Pemilu Tokyo, pemimpin populis dapat mengubah politik Jepang
TOKYO – Pemilihan umum untuk majelis metropolitan Tokyo pada hari Minggu menarik lebih banyak perhatian dari biasanya karena hal ini dapat mengubah lanskap politik di Jepang. Kemenangan besar bagi partai politik baru yang dibentuk oleh Gubernur Tokyo Yuriko Koike yang populis dapat memperkuat basisnya dan menandakan pencalonan perdana menteri.
___
SIAPA YURIKO KOIKE?
Seorang mantan penyiar berita TV yang beralih menjadi politisi, Koike menjabat di kabinet penting dan posisi-posisi penting di partai berkuasa, termasuk menteri pertahanan, sebelum menjadi pemimpin perempuan pertama di ibu kota Jepang pada Juli 2016. Bergaya dan paham media, ia adalah seorang populis yang kebijakannya bisa berubah-ubah tergantung opini publik, kata para ahli. Pernah dijuluki sebagai burung yang bermigrasi karena berulang kali berpindah-pindah partai sebelum berselisih dengan Partai Demokrat Liberal yang berkuasa pada tahun 2002, ia membentuk partai baru pada bulan Mei untuk pemilu hari Minggu: “Tomin (Tokyoites) First.” Dia mengesampingkan pandangan nasionalis dan hawkishnya mengenai pertahanan.
___
MENGAPA DIA POPULER?
Citra reformis dan tantangannya terhadap pemerintah kota Tokyo yang didominasi laki-laki membuatnya mendapat peringkat persetujuan sekitar 60 persen. Majelis tersebut telah lama didominasi oleh LDP cabang Tokyo, dan Koike menggambarkannya sebagai politik anti-reformasi yang diusung oleh kelompok lama. Dia telah mendorong reformasi administratif, merombak tempat-tempat mahal untuk Olimpiade Tokyo 2020 untuk memotong pengeluaran kota, menunda relokasi pasar ikan Tsukiji yang memecah-belah karena masalah keamanan dan memotong separuh gajinya. “Ini adalah pendekatan populis yang khas. Dia menantang kekuasaan dan menekankan bahwa dia berada di pihak warga Tokyo,” kata profesor politik Universitas Tokyo Yu Uchiyama.
___
APA YANG DIPERTARUHKAN?
Jajak pendapat media menunjukkan partai Tomin yang dipimpin Koike sedikit unggul dari LDP dalam persaingan memperebutkan 127 kursi. Beberapa ahli memperkirakan kemenangan sebagian besar dari 50 kandidat Tomin, meskipun sebagian besar tidak diketahui. Hakubun Shimomura, seorang anggota parlemen senior LDP yang bertanggung jawab atas partai tersebut cabang Tokyo, mengatakan dia memperkirakan akan ada reaksi balik. Popularitas partai yang berkuasa telah terpukul oleh berbagai skandal dan kegagalan di tingkat nasional, dan karena dikeluarkannya undang-undang anti-konspirasi yang kontroversial melalui parlemen.
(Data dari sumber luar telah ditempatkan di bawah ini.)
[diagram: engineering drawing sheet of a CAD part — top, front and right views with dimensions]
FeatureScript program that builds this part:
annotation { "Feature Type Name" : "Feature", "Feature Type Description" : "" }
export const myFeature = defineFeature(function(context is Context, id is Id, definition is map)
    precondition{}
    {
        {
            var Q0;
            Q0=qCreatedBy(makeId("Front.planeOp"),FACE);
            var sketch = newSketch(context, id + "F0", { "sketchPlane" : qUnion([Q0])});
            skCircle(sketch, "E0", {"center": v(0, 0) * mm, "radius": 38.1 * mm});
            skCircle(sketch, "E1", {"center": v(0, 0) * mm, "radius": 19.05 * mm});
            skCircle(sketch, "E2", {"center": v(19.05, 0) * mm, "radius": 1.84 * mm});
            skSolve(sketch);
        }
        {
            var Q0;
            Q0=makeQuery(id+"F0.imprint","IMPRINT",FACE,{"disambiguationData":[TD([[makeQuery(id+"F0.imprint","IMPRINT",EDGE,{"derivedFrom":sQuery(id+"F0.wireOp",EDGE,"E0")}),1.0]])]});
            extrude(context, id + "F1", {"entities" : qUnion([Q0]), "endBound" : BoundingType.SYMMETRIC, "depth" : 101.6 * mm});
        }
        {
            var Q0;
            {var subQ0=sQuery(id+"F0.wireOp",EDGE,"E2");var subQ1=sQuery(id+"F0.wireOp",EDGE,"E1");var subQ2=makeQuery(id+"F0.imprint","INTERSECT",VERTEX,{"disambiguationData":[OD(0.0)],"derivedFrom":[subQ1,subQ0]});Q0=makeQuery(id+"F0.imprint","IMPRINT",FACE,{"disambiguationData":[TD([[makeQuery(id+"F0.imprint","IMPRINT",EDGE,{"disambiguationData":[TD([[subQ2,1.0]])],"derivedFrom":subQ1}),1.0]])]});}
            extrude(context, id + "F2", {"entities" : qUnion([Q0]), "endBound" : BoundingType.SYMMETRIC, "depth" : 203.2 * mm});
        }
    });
Hasil pemilu majelis di Tokyo biasanya menentukan arah pemilu nasional berikutnya, kata para ahli. Koike telah membentuk aliansi dengan Partai Komei yang memungkinkan mereka memperoleh mayoritas. Hal ini menarik secara politis karena Komei adalah mitra lama LDP baik di tingkat lokal maupun nasional. Meskipun ia berselisih dengan LDP cabang Tokyo, Koike tetap mempertahankan hubungan persahabatan dengan Perdana Menteri Shinzo Abe, sehingga memicu spekulasi bahwa ia pada akhirnya mungkin akan kembali ke politik nasional.
___
MENTERI PERTAMA MASA DEPAN?
Pada bulan Maret, Koike berada di urutan ketiga dalam jajak pendapat surat kabar Nikkei mengenai siapa yang seharusnya menjadi perdana menteri, di belakang pemimpin saat ini Abe dan putra mantan perdana menteri Junichiro Koizumi, Shinjiro. Koike sejauh ini menepis spekulasi mengenai kembalinya politik nasional dan mengatakan bahwa fokusnya adalah pada Tokyo dan masa depannya.
Uchiyama dari Universitas Tokyo mengatakan Koike harus memperluas visi partainya menjadi sesuatu seperti “Jepang Pertama” untuk mencapai parlemen. Jeff Kingston, koordinator Studi Asia di kampus Temple University di Jepang, mengatakan Koike memiliki peringkat dukungan yang tinggi namun belum mencapai banyak hal. “Menurut saya popularitasnya sangat tinggi, dan ada lebih banyak risiko negatif yang muncul dari sini,” katanya. Masih terlalu dini untuk menyatakan dia sebagai penerus Abe.